Research in Practice

Online Communities: Survive, ride or thrive?

Market research has a proud history of being able to survive, ride, and sometimes thrive, in response to the macro environment and industry-related change. Powered by technological, economic and social trends, three waves of change have shaped online communities to date.

Inception, c.2005

The catalyst for online communities was technological, with Web 2.0, 3G and wireless internet driving social and behavioural change. Using computers in our living rooms, we became comfortable talking to others in online forums. Online-savvy research agencies built platforms and methodologies to re-energise respondents who had tired of long surveys. Researchers discovered how to have richer, adult-to-adult conversations with them. Front-of-curve clients ready to embrace the new method delighted internal stakeholders with immediate feedback and lower costs. Within a couple of years, online communities were able to establish themselves as a bona fide market research methodology.

Over the next few years multiple community models emerged, defined by size and duration; short-term qualitative to long-term quantitative. Our long-term model involved anywhere between 1,000 to 10,000 participants. For the majority of clients this was the perfect formula; small enough to build relationships and do great qual, but big enough to do robust quant.

Growth, c.2009-2018

Economic forces came to the fore when The Great Recession put client budgets under pressure. Online community providers turned this to their advantage by blurring the classic speed-cost-quality trilemma of traditional research. Communities evolved to offer significantly faster and cheaper insights than traditional methods, and crucially at a ‘good enough’ level of quality to replace them. So began the second wave of change, the golden age of growth in online communities.

These ‘always on’ communities supported staged research, in an agile and iterative way. They afforded longitudinal learning at a participant/data level and an account level, with teams gaining knowledge about the clients’ consumer, category and business.

Evolution, now

Today we face new rules, new challenges and new threats. Under sustained economic pressure, clients’ needs are polarising. At one end, clients need faster and cheaper answers to simple problems. At the other end they need even higher quality, immersive research to help them break new ground. Technologically, AI, automation and cloud computing power offer greater speed, lower costs and the potential to work with Big Data. Socially, clients can take full advantage of ‘free’ insights on social media and passive data locked in our smartphones.

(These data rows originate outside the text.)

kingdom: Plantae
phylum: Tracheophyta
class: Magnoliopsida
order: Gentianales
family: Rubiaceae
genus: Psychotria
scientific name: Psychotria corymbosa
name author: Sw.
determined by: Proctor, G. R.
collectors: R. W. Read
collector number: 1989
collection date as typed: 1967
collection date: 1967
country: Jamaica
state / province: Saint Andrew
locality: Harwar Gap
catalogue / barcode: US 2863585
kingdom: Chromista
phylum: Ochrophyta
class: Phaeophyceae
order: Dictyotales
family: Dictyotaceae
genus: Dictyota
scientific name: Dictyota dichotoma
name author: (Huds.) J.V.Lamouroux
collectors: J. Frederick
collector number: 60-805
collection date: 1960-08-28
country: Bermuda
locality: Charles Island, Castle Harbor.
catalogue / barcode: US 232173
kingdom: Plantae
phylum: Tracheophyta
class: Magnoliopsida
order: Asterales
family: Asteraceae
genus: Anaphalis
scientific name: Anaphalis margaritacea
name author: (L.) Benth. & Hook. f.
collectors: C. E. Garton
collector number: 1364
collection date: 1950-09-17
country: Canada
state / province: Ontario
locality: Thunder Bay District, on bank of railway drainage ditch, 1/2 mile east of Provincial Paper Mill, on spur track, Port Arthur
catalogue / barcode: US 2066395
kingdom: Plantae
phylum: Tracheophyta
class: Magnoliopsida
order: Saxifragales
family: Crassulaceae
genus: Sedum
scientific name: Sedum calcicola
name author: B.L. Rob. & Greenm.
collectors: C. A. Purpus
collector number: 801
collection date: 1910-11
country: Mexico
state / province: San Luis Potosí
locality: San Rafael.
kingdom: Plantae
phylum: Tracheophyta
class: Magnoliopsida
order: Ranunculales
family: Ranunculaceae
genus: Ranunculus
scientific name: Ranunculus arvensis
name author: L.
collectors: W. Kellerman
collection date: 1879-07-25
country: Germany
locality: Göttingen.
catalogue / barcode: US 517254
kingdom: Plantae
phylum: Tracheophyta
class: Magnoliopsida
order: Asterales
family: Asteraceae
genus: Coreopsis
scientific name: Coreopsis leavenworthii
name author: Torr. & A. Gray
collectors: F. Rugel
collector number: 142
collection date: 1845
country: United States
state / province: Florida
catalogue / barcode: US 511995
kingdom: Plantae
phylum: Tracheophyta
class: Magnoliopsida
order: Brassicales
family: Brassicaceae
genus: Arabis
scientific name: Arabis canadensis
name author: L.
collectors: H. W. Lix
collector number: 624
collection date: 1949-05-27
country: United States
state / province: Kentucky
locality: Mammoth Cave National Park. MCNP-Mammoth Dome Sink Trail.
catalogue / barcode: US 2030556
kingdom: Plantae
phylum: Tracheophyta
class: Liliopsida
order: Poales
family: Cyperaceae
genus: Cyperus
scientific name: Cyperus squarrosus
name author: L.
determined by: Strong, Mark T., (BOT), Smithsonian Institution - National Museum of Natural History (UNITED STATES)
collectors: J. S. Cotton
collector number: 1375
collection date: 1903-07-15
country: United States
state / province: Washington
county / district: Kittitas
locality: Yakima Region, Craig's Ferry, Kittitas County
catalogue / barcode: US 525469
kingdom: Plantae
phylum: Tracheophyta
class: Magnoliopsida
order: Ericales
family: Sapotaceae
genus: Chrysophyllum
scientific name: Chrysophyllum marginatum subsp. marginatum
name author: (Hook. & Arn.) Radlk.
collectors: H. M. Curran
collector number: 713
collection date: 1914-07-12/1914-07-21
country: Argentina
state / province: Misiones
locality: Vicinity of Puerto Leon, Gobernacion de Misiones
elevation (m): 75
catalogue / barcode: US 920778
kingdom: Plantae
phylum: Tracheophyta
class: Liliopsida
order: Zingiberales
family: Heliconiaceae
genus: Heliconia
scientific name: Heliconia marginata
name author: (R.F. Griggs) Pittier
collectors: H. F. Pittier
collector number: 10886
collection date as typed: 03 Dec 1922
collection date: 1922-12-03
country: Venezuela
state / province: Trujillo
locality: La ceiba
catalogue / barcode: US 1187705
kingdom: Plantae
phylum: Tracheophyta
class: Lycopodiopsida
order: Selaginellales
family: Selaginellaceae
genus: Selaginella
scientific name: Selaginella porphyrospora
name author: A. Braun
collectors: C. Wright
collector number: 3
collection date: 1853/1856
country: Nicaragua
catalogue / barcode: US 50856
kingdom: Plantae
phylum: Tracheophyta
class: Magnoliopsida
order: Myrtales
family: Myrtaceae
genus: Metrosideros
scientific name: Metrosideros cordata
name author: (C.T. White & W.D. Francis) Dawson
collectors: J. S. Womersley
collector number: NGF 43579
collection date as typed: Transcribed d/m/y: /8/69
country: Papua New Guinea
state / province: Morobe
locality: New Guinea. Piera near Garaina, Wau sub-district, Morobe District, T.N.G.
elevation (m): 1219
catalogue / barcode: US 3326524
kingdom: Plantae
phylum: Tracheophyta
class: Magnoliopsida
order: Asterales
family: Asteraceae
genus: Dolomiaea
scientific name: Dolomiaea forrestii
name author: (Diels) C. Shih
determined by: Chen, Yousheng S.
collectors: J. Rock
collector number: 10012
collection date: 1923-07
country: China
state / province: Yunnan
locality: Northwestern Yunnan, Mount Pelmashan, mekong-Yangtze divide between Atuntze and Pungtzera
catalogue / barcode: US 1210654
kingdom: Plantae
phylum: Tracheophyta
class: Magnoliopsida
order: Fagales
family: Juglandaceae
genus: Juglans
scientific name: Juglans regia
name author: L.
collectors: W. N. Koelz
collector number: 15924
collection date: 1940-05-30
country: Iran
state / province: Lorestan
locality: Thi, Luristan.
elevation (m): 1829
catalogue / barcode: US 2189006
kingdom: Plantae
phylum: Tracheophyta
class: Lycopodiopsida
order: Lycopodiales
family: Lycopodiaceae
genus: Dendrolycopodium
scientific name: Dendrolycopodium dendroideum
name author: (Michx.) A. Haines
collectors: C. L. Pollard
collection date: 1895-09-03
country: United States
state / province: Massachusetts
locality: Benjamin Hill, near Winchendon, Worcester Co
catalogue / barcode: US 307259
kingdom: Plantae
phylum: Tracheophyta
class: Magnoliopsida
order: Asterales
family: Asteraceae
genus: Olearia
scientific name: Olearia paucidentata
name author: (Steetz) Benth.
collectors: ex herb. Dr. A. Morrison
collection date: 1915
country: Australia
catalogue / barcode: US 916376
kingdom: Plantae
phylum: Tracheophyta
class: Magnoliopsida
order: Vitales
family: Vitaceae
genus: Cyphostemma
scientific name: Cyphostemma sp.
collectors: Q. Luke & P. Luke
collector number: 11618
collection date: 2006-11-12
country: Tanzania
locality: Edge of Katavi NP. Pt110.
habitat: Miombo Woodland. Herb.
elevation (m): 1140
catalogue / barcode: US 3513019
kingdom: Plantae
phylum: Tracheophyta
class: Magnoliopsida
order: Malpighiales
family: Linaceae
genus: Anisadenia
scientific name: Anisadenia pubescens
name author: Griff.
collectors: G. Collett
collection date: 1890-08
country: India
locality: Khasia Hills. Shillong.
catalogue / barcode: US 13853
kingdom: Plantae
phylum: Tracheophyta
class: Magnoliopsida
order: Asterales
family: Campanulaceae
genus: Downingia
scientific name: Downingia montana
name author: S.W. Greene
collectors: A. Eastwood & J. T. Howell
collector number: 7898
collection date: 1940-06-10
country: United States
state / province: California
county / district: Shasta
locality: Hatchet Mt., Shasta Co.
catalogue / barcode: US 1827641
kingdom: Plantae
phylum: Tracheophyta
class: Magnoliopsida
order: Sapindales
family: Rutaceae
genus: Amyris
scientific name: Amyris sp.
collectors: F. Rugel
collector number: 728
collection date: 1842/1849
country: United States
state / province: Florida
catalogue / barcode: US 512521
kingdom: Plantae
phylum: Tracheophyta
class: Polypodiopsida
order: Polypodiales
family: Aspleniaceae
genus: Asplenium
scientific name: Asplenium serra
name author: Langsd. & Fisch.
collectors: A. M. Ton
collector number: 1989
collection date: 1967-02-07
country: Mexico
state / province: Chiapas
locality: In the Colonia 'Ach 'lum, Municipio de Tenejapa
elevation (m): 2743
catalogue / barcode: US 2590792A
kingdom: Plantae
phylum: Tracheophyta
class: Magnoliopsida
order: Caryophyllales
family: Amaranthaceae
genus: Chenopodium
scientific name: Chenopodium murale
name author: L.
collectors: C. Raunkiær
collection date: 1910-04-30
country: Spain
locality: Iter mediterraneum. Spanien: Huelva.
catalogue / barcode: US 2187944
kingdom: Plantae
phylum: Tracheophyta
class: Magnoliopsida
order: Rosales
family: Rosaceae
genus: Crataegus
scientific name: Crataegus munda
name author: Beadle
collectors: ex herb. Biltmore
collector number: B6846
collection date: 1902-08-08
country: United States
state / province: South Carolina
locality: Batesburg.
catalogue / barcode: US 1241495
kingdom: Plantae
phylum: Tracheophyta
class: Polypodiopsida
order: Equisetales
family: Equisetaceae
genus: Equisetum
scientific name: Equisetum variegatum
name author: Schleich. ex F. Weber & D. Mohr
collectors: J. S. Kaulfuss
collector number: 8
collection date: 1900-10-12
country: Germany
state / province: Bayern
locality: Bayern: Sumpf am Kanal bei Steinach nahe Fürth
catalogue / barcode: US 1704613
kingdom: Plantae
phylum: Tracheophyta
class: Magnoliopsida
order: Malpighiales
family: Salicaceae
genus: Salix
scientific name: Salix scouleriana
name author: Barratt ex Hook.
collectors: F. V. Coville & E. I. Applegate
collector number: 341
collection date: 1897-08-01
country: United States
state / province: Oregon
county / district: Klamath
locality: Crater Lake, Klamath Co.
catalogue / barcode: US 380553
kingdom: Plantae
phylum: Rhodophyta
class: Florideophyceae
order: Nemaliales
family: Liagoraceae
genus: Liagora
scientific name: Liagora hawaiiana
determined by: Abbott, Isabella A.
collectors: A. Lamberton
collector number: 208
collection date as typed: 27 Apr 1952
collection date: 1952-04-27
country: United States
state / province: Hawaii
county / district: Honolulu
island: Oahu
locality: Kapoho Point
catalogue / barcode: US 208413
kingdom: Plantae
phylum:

But can online communities remain relevant in this changing world? They can do more than just survive, they can thrive…if they can evolve. Communities need to retain some characteristics which made them successful; an opted-in sample and a continual relationship with the client. But communities need to give researchers access to a much wider range of methodologies and tools in order to take advantage of the new waves of technology and social behavioural change.

Within our own insight ecosystem, the areas we are evolving are how to ask questions, listen to organic conversations and observe human behaviour.

Ask. We need to change how we ask questions of the digital generation. Chatbots, swipe tools, tweets and emoji, all afford a higher level of participation than ever before.

Listen. Digital listening has come of age. Social intelligence combines organic social data with primary research and cultural context. Qual at quant scale is the new mantra.

Observe. Now more than ever there is a need to observe human behaviour to answer more immersive, strategic briefs and activate insight to drive business change.

Next?

The future is bright for online communities. Success is in their DNA, but they need to evolve into insight ecosystems to answer client challenges, which require both agile and immersive methodologies.

Researchers must likewise evolve to cope with current and future changes. They (and clients) need to embrace multi method, multi stage research programmes which put participants’ needs even closer to the fore. They must capture authentic, organic insight by listening to, and observing human behaviour, meanwhile breaking the bonds of traditional market research to be more human, more conversational, and more digital. Only through evolution will market research methods continue to help us understand people in an ever-changing world.